Ticari defterle ilgili olarak; 6100 sayılı Hukuk Muhakemeleri Kanunu (HMK) hükümlerine göre: Mahkeme, ticari davalarda tarafların ticari defterlerinin ibrazına kendiliğinden veya taraflardan birinin talebi üzerine karar verebilir (HMK 222/1). Ticari defterlerin, ticari davalarda delil olarak kabul edilebilmesi için, kanuna göre eksiksiz ve usulüne uygun olarak tutulmuş, açılış ve kapanış onayları yaptırılmış ve defter kayıtlarının birbirini doğrulamış olması şarttır (HMK 222/2).Bu şartlara uygun olarak tutulan ticari defter kayıtlarının sahibi ve halefleri lehine delil olarak kabul edilebilmesi için, diğer tarafın aynı şartlara uygun olarak tutulmuş ticari defterlerindeki kayıtların bunlara aykırı olmaması ve defter kayıtlarının aksinin senet veya diğer kesin delillerle ispatlanmamış olması gerektiği ise üçüncü fıkrada düzenlenmiştir. Açılış veya kapanış onayları bulunmayan ve içerdiği kayıtlar birbirini doğrulamayan ticari defter kayıtları, sahibi aleyhine delil olur (HMK 222/4). Nitekim Yargıtay … Hukuk Dairesi Esas No : …, Karar No : … sayılı ilamında ” Bir taraf kendi defterlerine delil olarak dayanmış ise karşı tarafın ticari defterlerine dayanılmamış olsa da karşı taraf defterlerinin incelenmesi zorunludur. Çünkü tarafın ticari defterleri yasada belirtildiği üzere karşı tarafın ticari defterleri ile uyumlu olduğu takdirde lehine delil olabilecektir. Karşı taraf defterleri incelenmediği takdirde dayanan tarafın kendi defterindeki kayıtların lehe delil olması mümkün değildir. Davacının da bu durumu bilerek ticari defterlere delil olarak dayandığı ve karşı tarafın ticari defterlerinin de incelenmesini istediği kabul edilmelidir.” görüşüne yer verilmiştir.

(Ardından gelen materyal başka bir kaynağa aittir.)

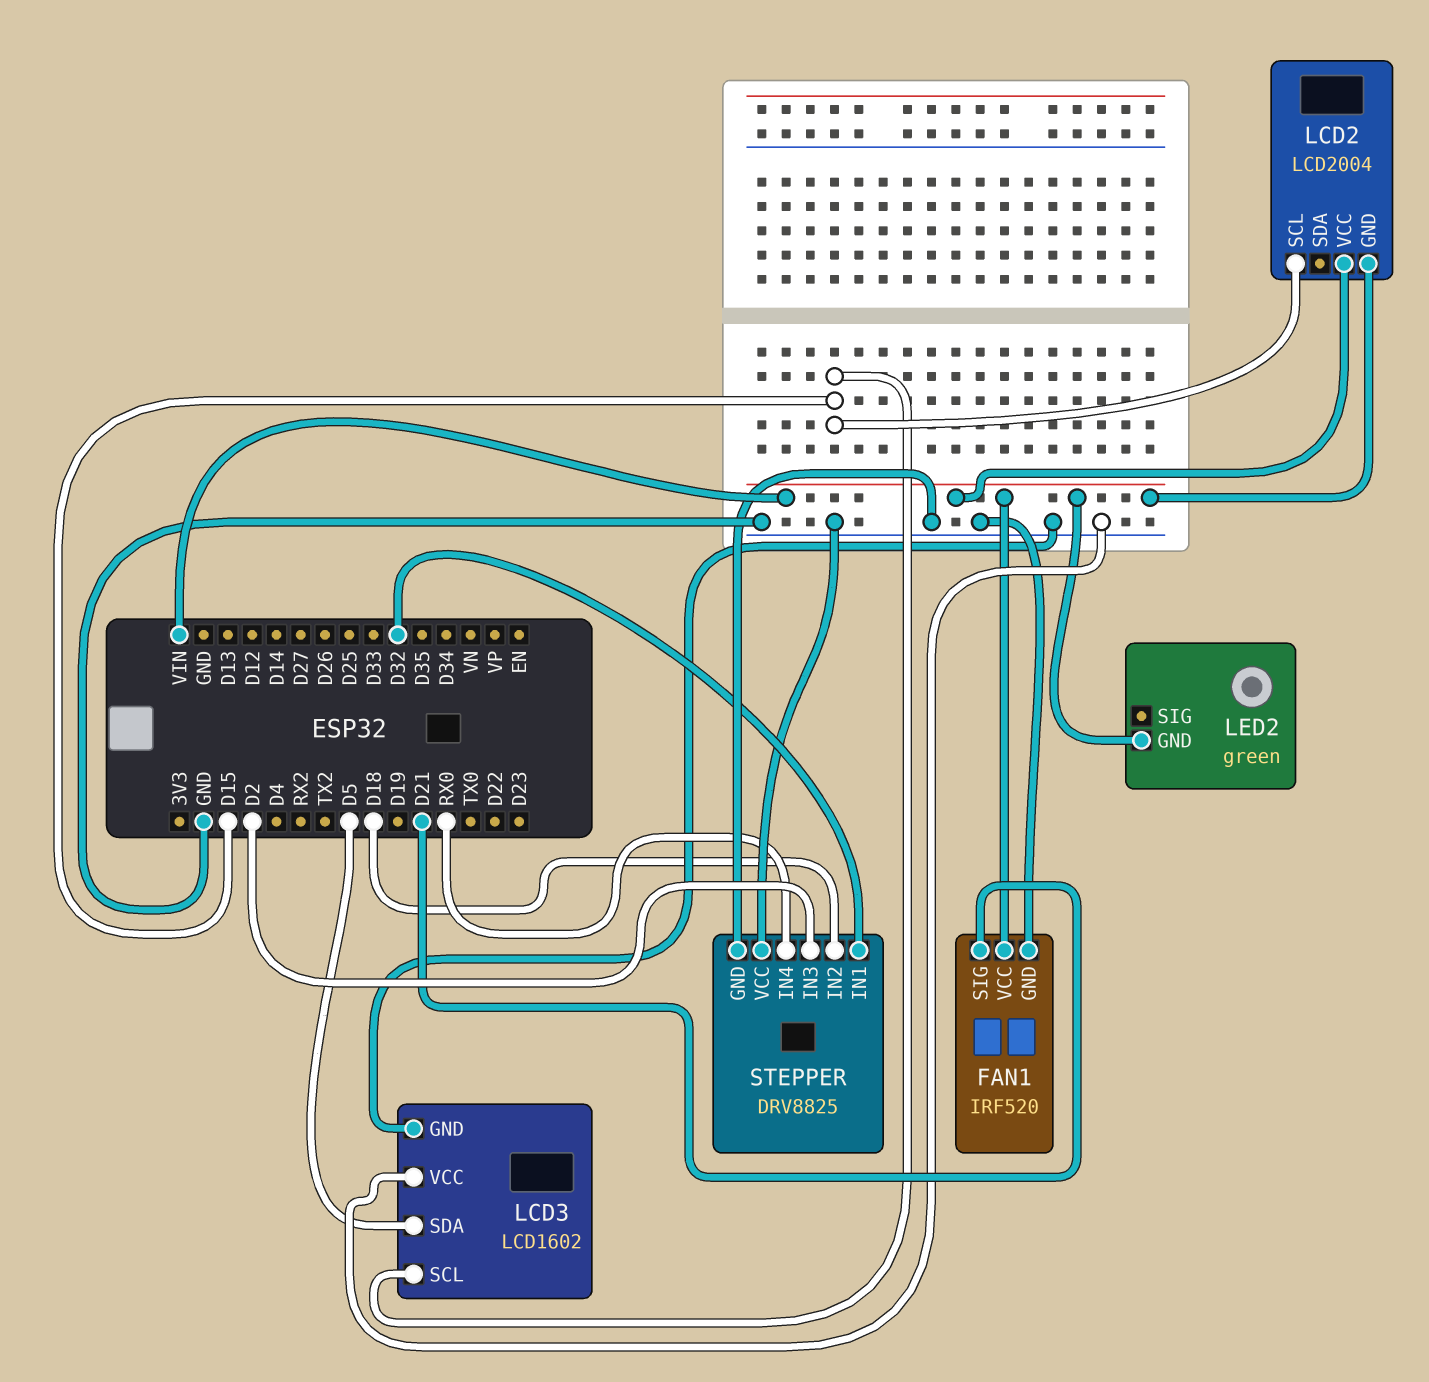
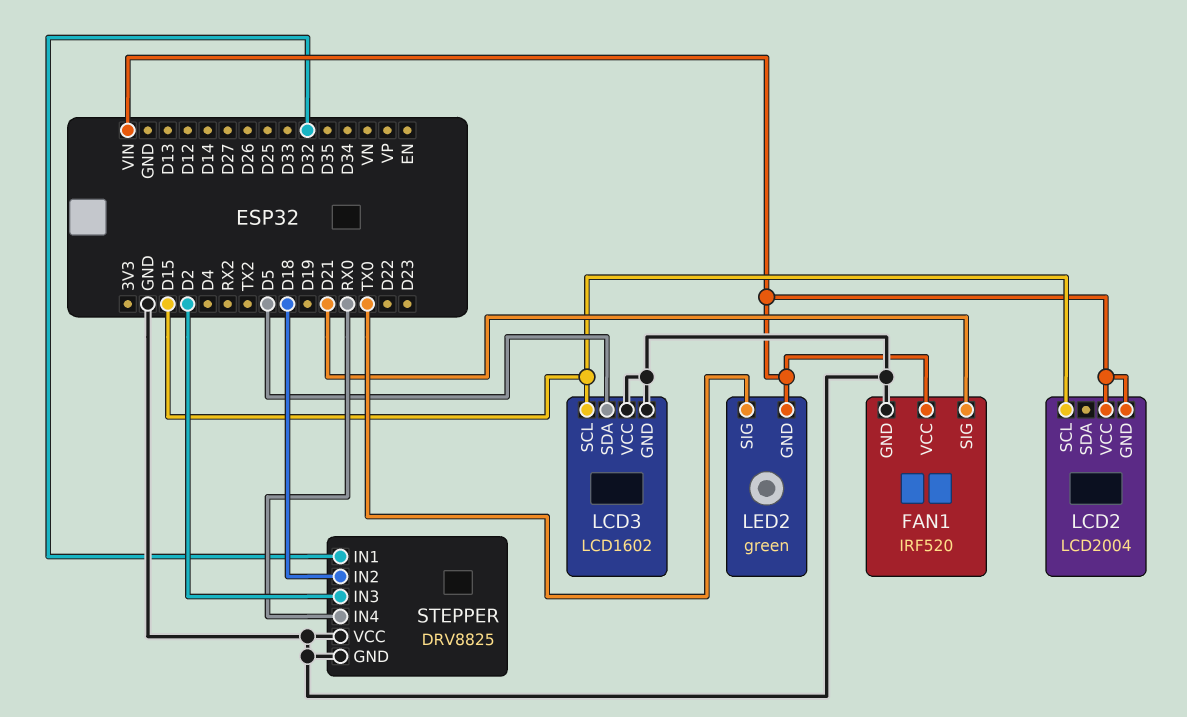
LED2 pin SIG: none -> TX0

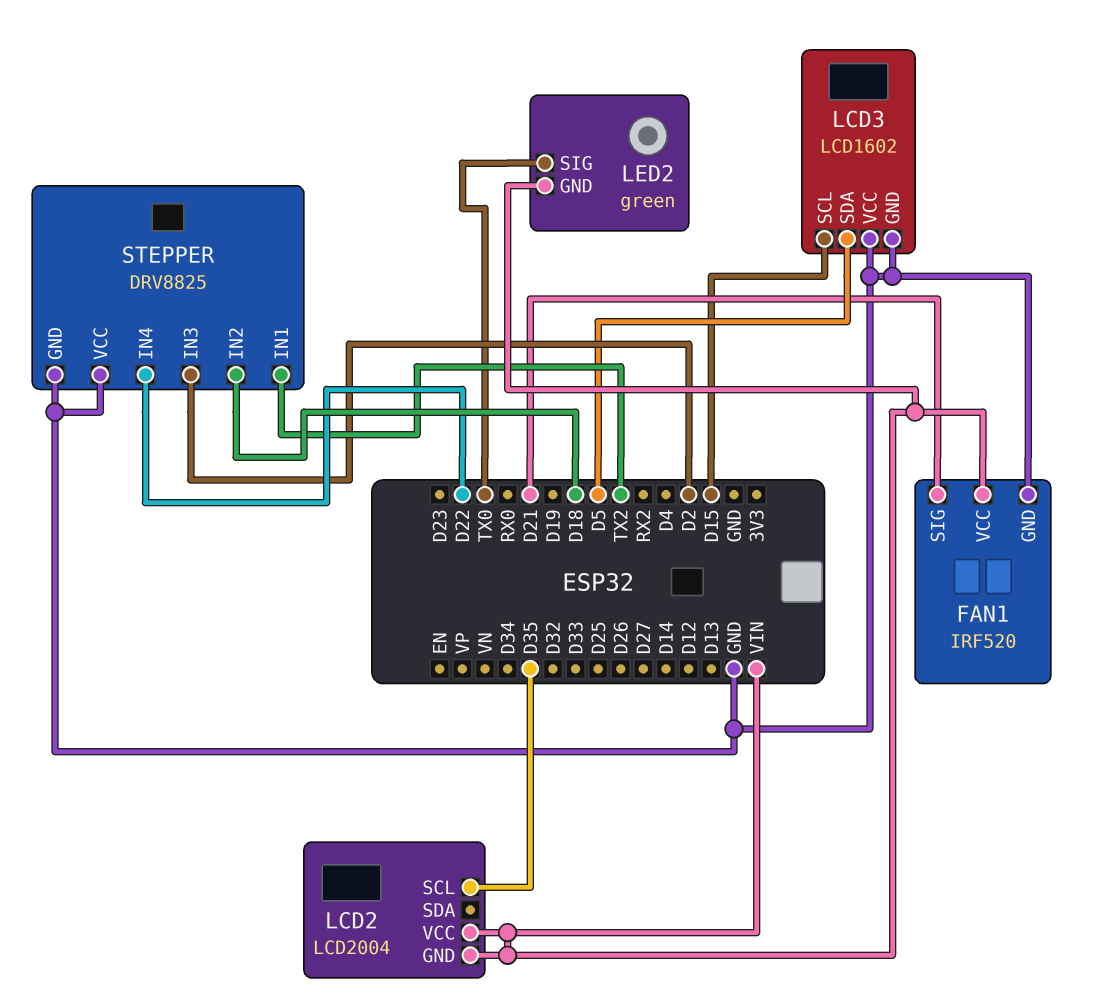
LCD2 pin SCL: D15 -> D35
STEPPER pin IN1: D32 -> TX2
STEPPER pin IN4: RX0 -> D22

Tüm dosya muhteviyatı, bilirkişi tarafından ticari defterler üzerinde yapılan inceleme ve tespitler doğrultusunda takibe konu faturanın davalıya tebliğ edildiği ancak süresinde faturaya herhangi bir itirazın davalı tarafça yapılmadığı, davacı ticari defterleri delil olarak göstermiş aynı zamanda bu şekilde davalı ticari defterlerine de dayanılmış, davalı defter ibrazından kaçınmakla davacı defterleri ve dosyadaki delillerin esas alınması gerektiği, davalının bu davranışı ile kendi ticari defterlerinin davacı defterleri ile uyumlu olup olmadığının incelenmesine engel olduğundan, engel olduğu sonucun varlığını mahkememizce kabul etmiş sayılması ( Aynı yönde bkz Yargıtay 11. Hukuk Dairesi Esas No : …, Karar No: … sayılı ve Yargıtay Hukuk Genel Kurulu Esas No: … Karar No : …, Yargıtay … Hukuk Dairesi Esas No : … , Karar No: …sayılı ilamları ), her ne kadar davalı edimin ifa edilmediğini savunmuş ise de dosyada mevcut sevk irsaliyesinde teslim alan imza ve kaşe olarak da davalı şirket kaşesinin bulunuyor olması cihetiyle malların davalıya teslim olunduğu ve dosyada yer alan watsapp isimli uygulama yazışma örnekleri ile daha önce sipariş konusunda taraflar arasında konuşma gerçekleştirildiği davalı tarafça malların teslim ve söz konusu yazışma konusunda açık bir şekilde kişilerin davalı şirket yetkilisi olmadıklarına dair savunmada bulunulmaması nedenleriyle davacının davasının 2004 sayılı İİK md. 67 gereğince “genel hükümler dairesinde” ispat edildiği kanaatine varılarak davanın kabulüne karar vermek gerekmiştir. Alacak likit olup davalının takibe itirazı haksız bulunduğundan 2004 sayılı İİK md. 67/2 gereğince davacı yararına icra-inkar tazminatına karar verilmiştir.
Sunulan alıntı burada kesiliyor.